Copy out the lines in the items below word for word, beginning with the line that contains "text Advantages of" and continuing through the line that contains "text Disadvantages of".
#### Excerpted data
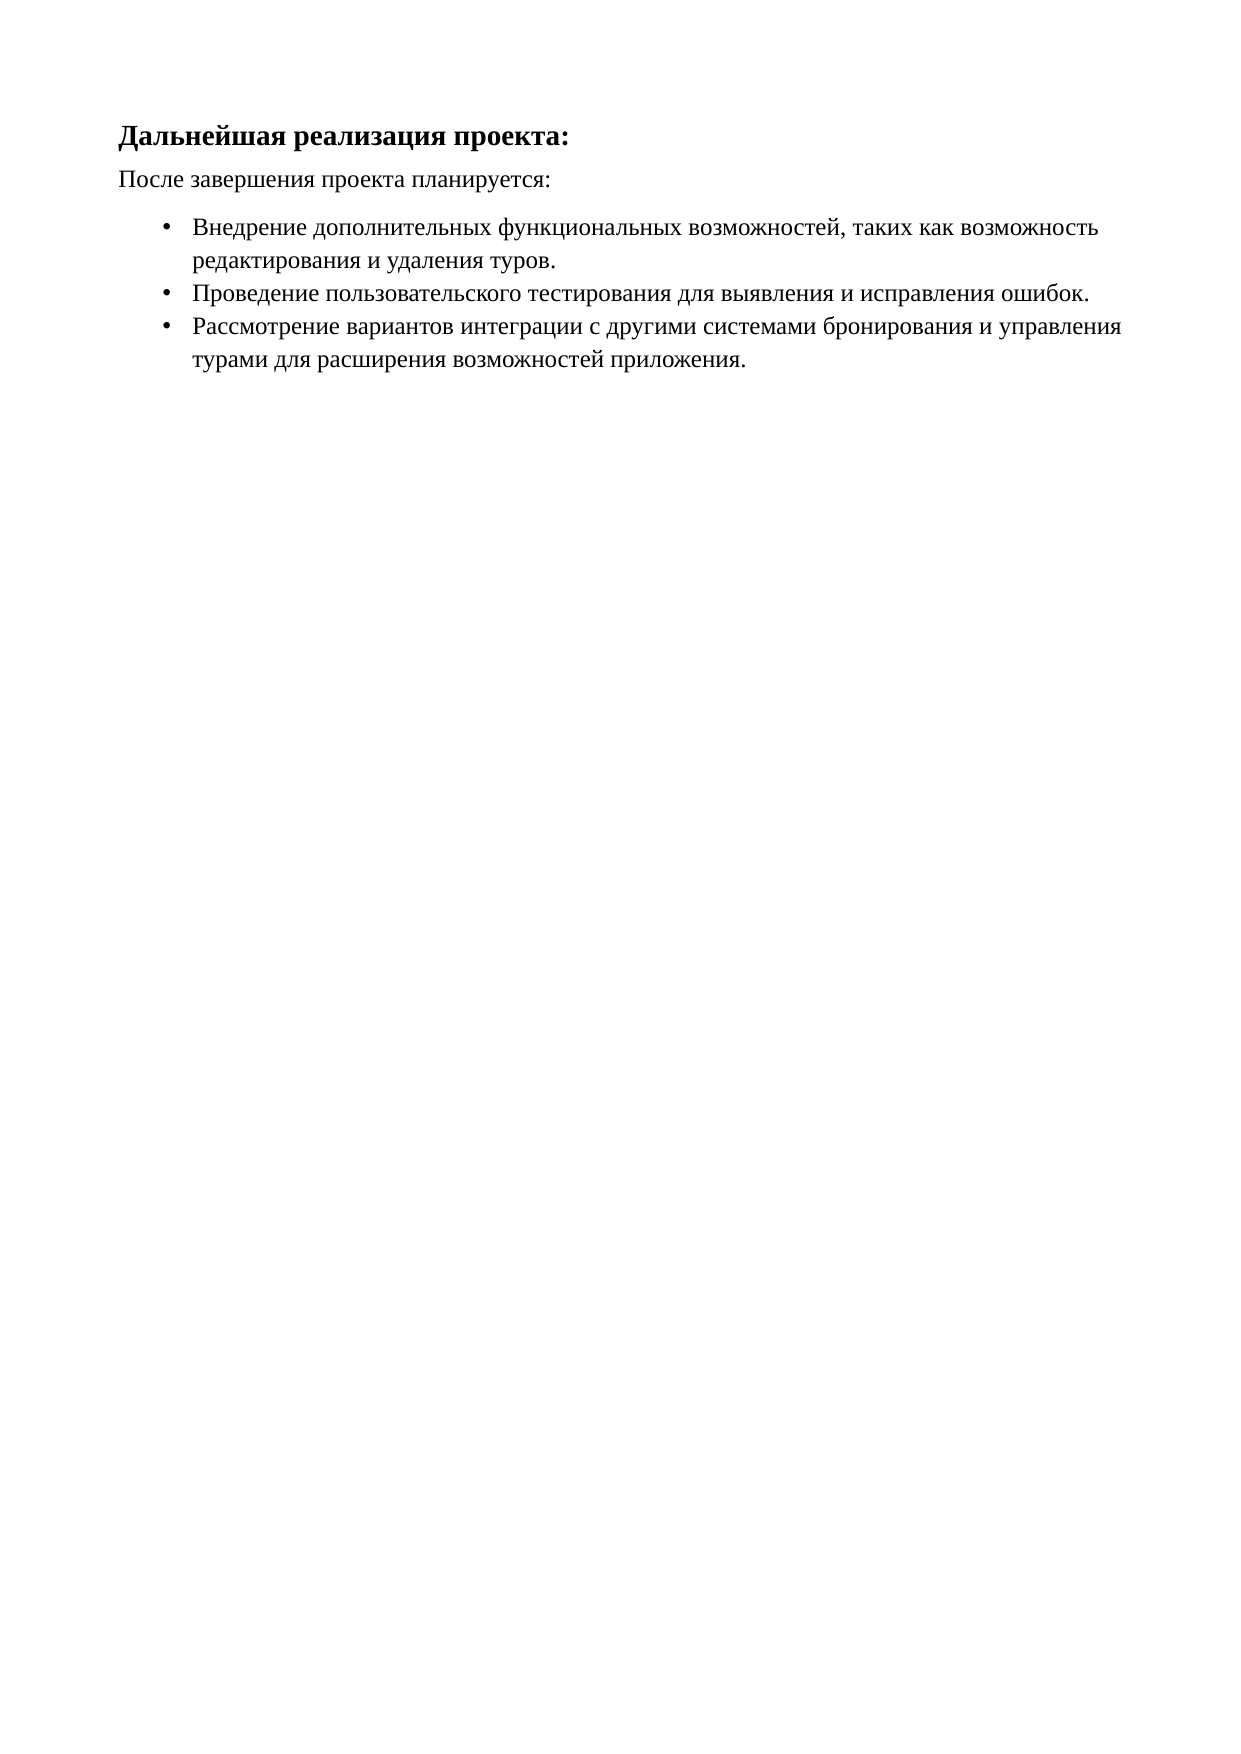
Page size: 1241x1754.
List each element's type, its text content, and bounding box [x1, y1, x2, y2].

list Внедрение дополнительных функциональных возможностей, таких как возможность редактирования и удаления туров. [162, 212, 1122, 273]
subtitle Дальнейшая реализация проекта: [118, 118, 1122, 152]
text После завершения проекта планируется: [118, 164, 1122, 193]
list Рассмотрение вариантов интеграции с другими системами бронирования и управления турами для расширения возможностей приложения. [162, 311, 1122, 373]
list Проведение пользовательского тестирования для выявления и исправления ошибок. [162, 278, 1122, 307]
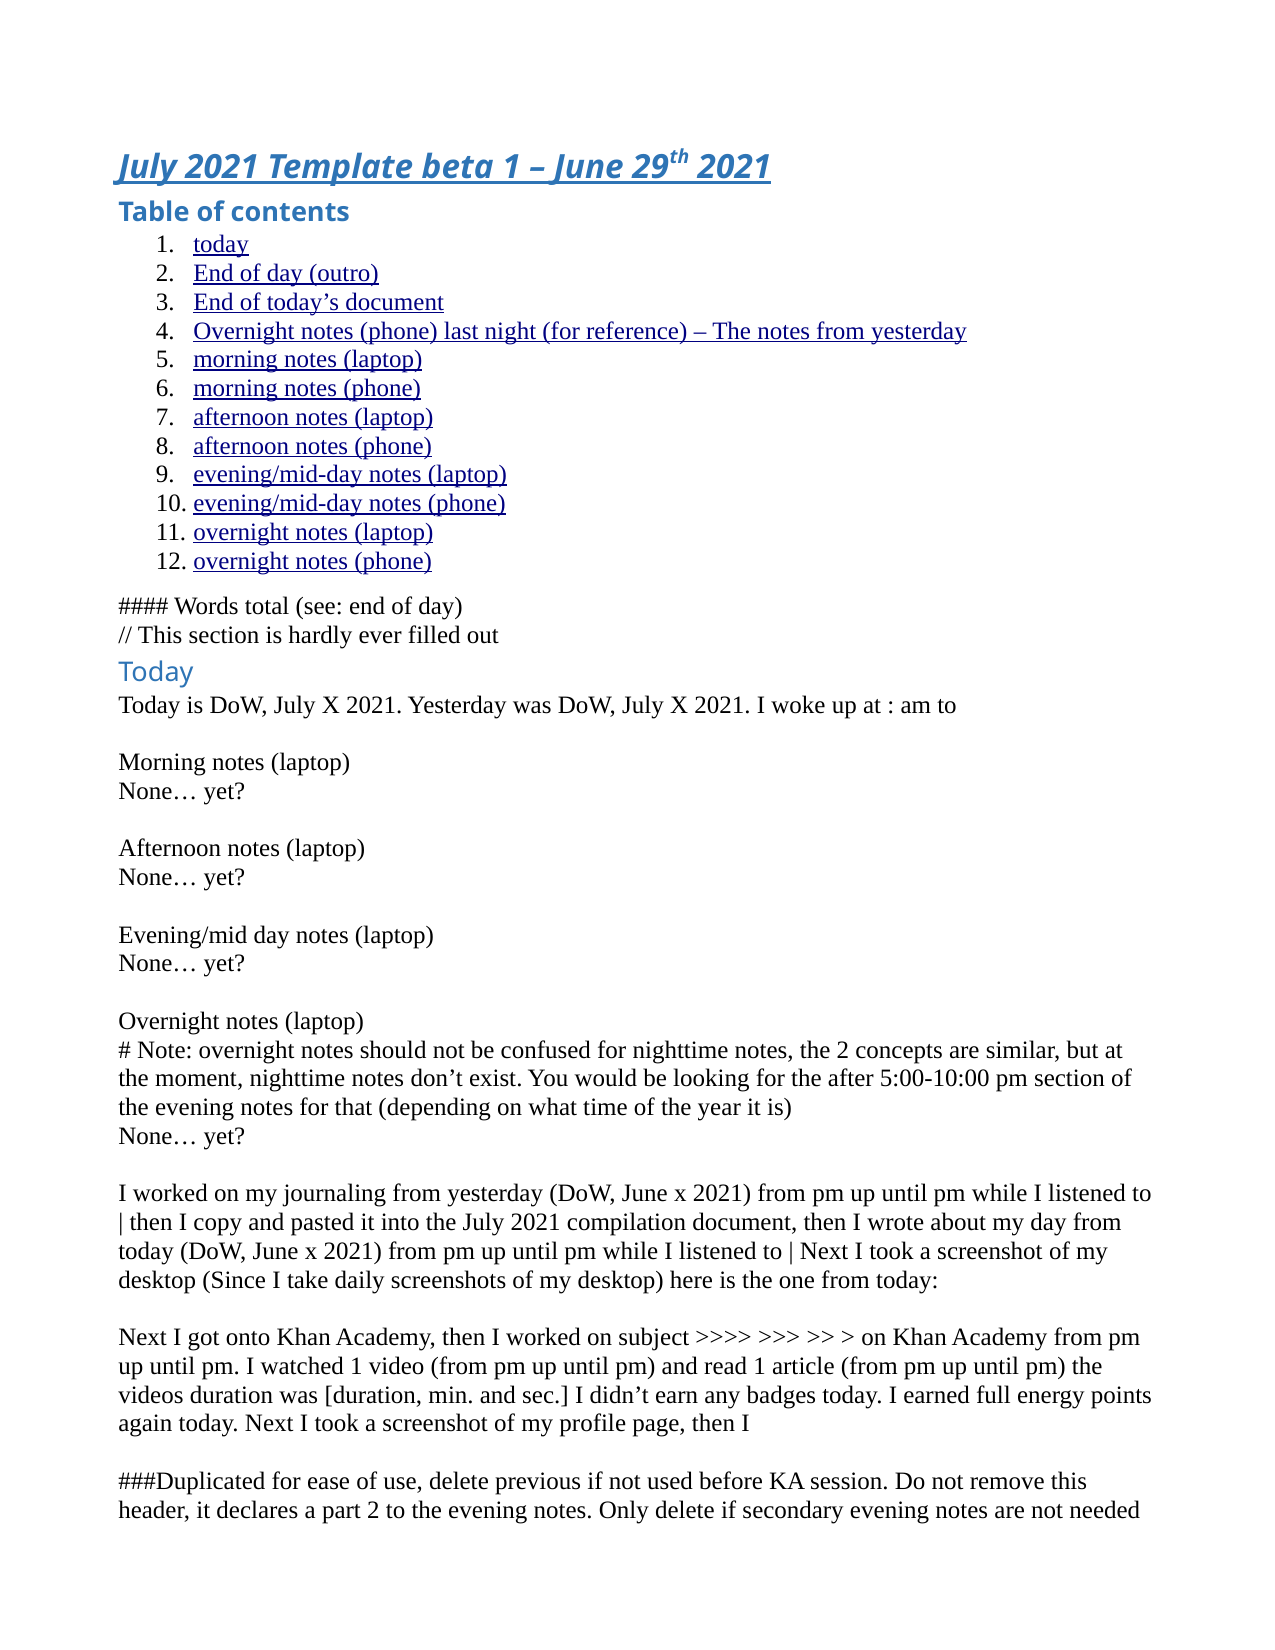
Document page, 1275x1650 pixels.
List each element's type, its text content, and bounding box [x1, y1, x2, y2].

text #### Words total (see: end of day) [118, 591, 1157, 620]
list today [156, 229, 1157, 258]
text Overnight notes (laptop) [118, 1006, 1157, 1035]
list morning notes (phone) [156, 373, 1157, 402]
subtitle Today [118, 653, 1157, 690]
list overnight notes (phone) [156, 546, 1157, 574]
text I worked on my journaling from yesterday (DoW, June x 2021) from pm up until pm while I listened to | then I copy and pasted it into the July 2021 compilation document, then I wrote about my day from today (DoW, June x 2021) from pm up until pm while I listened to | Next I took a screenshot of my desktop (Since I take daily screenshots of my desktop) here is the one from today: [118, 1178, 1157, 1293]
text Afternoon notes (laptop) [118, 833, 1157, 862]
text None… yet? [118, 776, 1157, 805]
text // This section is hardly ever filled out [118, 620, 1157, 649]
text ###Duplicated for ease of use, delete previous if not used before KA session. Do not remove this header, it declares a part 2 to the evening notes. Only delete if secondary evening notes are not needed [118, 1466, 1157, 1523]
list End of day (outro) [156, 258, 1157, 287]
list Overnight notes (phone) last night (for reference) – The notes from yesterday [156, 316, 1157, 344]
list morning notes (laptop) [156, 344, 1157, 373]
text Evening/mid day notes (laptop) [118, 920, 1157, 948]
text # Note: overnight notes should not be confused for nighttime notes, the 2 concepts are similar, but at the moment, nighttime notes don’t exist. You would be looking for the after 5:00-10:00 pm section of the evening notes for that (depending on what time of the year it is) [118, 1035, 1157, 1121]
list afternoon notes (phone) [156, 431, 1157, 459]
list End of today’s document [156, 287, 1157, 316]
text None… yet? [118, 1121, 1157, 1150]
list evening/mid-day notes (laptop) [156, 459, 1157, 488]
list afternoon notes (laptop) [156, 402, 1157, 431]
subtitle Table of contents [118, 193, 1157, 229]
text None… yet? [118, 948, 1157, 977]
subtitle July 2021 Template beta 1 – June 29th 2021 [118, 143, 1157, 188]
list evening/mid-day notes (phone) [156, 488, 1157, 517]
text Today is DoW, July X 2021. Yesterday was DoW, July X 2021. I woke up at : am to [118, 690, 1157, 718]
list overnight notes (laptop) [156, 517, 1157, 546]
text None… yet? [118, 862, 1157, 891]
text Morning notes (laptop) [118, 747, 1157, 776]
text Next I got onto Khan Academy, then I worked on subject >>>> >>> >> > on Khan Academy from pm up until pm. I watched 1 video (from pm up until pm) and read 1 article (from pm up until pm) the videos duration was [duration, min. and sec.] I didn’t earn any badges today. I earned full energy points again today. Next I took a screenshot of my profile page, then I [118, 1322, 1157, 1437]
########
#### Excerpted data
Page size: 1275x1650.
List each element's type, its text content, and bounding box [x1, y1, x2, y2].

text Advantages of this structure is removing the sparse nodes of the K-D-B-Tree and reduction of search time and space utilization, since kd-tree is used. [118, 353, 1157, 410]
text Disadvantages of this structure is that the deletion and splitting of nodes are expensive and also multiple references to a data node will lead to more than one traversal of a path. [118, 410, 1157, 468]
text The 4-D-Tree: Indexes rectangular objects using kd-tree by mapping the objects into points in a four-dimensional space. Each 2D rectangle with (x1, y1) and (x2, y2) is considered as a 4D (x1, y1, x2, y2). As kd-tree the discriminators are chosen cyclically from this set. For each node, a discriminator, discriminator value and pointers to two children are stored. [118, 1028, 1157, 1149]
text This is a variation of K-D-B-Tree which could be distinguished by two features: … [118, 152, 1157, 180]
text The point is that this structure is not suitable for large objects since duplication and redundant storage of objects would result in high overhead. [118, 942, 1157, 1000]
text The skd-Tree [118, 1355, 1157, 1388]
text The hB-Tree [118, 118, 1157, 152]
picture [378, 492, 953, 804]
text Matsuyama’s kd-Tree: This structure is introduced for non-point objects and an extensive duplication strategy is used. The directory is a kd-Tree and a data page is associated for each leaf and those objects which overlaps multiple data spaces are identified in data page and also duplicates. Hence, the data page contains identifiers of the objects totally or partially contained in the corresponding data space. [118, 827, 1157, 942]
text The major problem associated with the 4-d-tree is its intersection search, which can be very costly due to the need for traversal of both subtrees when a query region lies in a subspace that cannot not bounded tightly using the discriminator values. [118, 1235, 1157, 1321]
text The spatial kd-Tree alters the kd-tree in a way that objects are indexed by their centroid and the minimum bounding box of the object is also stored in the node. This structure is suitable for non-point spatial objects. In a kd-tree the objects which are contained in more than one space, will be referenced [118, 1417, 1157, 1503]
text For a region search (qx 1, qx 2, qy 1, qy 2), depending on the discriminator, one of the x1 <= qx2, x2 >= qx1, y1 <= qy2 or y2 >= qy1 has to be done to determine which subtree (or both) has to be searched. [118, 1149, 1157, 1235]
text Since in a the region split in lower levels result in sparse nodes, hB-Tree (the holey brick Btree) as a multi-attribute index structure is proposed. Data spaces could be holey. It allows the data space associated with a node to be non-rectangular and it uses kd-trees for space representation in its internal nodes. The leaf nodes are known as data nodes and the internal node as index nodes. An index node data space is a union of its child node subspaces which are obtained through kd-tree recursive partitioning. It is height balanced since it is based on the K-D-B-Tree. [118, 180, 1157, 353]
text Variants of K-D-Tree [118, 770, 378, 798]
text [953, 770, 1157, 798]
########
## Task solution
text Advantages of this structure is removing the sparse nodes of the K-D-B-Tree and reduction of search time and space utilization, since kd-tree is used. [118, 353, 1157, 410]
text Disadvantages of this structure is that the deletion and splitting of nodes are expensive and also multiple references to a data node will lead to more than one traversal of a path. [118, 410, 1157, 468]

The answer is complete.